Along with their bitching about any attempts to depress their entitled and inflated returns they have an effective track history at threatening governments and manipulating policy makers on up to Presidents when it comes to percentages.
Stock markets aren't about to disappear, but they'll retain relevance only to few. The financial fate of the masses will depend on another arena entirely - the bond market. It's no coincidence that James Carville, former economic adviser to Bill Clinton, said, "I used to think if there was reincarnation, I wanted to come back as the president or the pope or a .400 baseball hitter, but now I want to come back as the bond market. You can intimidate everybody."
Eytan Avriel at Hard Look
You might've come across that quote recently since it's been popping up of late everywhere.
There's a reason in the tremendous quantities the U.S. Treasury is going to auction off in 2009 to pay for stimulus, bank and foreclosure relief.
It would be wise to remind ourselves of the place, maybe more to the point, the utility of long-term bond investors in the pantheon finance. We should contrast their role to say the role of Keynesian spending regimes in a crucible of "purpose". They are bookends in all respects, even lashed to each other.
But there is an enlightening difference in application.
The Keynesian engines look to engage the economy by spurring on credit and its creation. The bond market looks to park money so it can beget more money in the form of returns. And this is fine if it fills the function needed to float the credit market. But the fundamental purposes are fundamentally counter to each other almost existentially.
"If the Fed commits itself to a policy of artificially depressing the returns on Treasury securities for an extended period, it will force investment committees around the world to reconsider their portfolio allocations to the U.S. Treasury market as an asset class," Crandall wrote recently. "There is no guarantee that the international investors who dominate the Treasury market will move into other dollar-denominated assets if the Fed manages to make Treasury securities unattractive to them.
Given the Treasury's massive borrowing needs, any attempt to rig the market in this environment could backfire -- with serious long-term consequences for the public finances of the United States," Crandall said.
And therein lies the evil if the equation goes out of balance between what kind of return on government debt is required and what kind of return is demanded.
The mechanics of the demanding along to the unambiguous threats made to governments to the point of vexing Fed policy to use a form of quantitative easing - buying up Treasuries to expand the money supply - as a tool to avert the worst of financial crisis should be seen as a threat.
But a government bond is a loan by you to the government.
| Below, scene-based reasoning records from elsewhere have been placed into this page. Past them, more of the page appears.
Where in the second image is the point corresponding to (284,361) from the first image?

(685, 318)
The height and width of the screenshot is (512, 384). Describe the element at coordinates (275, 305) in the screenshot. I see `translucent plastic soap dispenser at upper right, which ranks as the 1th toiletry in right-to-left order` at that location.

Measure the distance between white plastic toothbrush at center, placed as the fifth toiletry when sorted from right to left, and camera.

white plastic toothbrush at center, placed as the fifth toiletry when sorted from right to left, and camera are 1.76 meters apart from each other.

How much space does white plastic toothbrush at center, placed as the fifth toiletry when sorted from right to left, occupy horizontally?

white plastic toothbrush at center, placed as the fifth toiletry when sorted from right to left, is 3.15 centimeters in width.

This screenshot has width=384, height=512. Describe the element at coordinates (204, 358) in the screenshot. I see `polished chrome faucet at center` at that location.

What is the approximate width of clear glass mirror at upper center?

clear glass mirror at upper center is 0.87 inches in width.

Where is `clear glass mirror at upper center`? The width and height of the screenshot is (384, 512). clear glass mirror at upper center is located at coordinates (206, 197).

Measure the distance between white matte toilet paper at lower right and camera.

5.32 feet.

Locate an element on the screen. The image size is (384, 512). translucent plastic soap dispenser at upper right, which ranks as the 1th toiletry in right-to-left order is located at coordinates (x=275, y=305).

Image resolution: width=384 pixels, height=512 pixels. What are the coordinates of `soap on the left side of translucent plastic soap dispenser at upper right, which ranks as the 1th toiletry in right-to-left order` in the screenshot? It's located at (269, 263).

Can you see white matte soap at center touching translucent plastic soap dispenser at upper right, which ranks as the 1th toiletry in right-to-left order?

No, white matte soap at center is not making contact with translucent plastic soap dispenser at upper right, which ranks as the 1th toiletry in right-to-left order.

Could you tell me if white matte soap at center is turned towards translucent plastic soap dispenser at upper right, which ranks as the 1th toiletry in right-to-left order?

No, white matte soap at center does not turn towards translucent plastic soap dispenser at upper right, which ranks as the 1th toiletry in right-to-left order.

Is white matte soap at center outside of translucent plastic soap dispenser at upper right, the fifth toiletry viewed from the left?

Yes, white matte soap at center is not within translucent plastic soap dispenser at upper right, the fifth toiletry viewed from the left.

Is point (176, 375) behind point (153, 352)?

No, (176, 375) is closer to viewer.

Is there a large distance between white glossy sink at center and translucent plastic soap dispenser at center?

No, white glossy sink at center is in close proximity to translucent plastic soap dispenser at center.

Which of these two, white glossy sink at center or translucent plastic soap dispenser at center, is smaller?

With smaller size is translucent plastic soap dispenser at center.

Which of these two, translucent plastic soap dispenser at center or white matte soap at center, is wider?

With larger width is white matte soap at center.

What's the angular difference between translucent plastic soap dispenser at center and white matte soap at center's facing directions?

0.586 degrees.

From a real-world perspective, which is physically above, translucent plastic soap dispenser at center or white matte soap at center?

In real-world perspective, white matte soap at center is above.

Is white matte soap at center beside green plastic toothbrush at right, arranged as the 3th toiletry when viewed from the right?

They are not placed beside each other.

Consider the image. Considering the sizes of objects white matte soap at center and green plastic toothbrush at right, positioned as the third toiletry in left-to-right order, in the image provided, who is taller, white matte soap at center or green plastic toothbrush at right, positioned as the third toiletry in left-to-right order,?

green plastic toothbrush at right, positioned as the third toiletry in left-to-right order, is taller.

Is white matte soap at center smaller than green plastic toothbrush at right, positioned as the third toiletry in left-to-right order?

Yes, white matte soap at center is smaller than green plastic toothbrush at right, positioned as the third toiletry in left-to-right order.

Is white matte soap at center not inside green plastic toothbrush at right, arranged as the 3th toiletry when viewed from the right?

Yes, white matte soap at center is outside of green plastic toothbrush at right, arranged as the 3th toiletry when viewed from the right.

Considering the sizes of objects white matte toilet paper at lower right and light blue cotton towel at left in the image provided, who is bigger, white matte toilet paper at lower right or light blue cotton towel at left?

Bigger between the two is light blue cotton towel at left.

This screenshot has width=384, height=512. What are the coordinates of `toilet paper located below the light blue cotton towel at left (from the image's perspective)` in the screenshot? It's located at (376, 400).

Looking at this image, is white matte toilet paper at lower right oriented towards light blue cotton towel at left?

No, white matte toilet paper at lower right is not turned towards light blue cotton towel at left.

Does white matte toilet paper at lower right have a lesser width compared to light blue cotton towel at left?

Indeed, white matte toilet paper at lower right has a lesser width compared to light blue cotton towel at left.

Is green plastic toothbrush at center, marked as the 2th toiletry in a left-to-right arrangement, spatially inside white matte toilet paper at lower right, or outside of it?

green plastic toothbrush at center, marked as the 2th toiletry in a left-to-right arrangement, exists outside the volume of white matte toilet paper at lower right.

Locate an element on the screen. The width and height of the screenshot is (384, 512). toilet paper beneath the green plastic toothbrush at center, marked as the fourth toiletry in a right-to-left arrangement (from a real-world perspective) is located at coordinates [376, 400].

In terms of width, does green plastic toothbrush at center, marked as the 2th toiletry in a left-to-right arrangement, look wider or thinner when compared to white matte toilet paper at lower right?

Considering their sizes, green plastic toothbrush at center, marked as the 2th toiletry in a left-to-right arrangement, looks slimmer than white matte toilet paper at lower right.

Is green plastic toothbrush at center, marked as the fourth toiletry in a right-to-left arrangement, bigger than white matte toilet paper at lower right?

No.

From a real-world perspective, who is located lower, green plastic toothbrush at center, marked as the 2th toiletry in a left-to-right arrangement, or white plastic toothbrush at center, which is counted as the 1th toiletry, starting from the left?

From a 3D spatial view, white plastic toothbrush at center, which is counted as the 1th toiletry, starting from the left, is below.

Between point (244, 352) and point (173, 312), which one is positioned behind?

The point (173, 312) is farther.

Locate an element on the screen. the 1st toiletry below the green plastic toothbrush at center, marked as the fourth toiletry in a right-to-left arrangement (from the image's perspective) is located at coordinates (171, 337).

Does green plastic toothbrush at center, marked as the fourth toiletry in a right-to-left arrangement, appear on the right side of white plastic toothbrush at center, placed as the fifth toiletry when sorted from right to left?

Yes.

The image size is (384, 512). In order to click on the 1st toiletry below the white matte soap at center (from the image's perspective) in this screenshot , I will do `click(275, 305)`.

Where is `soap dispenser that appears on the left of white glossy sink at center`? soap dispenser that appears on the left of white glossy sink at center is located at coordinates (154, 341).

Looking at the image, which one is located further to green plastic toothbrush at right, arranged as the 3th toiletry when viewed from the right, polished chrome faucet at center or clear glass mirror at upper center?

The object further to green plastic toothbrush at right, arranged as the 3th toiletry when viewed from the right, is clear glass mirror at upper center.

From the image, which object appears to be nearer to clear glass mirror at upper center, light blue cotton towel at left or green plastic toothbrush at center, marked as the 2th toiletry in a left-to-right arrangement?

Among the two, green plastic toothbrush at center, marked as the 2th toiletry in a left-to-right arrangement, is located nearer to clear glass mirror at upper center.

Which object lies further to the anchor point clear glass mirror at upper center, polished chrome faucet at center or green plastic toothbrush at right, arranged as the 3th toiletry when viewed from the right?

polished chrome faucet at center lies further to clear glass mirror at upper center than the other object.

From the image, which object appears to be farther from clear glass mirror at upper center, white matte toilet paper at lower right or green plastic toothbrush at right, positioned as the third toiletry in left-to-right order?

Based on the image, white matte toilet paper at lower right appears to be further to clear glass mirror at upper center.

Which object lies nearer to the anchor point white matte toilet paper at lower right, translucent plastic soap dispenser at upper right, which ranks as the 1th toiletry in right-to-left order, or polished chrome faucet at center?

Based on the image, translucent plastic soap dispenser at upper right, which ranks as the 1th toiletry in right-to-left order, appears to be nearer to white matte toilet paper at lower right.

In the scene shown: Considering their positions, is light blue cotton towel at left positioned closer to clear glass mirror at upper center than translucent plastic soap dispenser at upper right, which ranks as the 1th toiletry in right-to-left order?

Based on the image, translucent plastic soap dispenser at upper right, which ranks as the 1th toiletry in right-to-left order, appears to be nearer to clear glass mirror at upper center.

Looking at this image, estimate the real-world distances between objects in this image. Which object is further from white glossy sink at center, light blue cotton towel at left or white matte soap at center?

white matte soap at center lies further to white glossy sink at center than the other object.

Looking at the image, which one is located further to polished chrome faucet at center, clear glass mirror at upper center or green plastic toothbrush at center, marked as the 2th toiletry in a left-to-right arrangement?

Where will governments find the money to repay everybody, given the sky-high amounts they're borrowing to rescue the financial system and jump-start the economies? Answer: They'll issue new bonds. Result: A glut of bonds and inflation, which will depress bond prices. Economists expect that in two years, the price of government bonds will reflect returns of 7%, which will also depress the price of Israeli government bonds.
Did you get that? 7% is a the depressed rate if government, U.S. specifically, gets its way. They expect 10% returns.
The maddening element, like most things meltdown these days, is the silly arrogance in the face of the fact that Treasuries, at least the short term ones, are considered sanctuary for the smart money. But if this is a planet wide disaster in the making and the bond market is indeed the last backstop for government policy since the central banks are left at a loss, where do the bond investors have to go when it all comes down? Put another way, if the whole world becomes one big Latin America Circa 1986, there are no IMF's or World Banks left to restructure their investments to date. They go down with the rest of us.
They must know this but still reflexively threaten not to buy and squeal like poked pigs if someone else does.
Ship of Fools. Mr. Gross and the rest.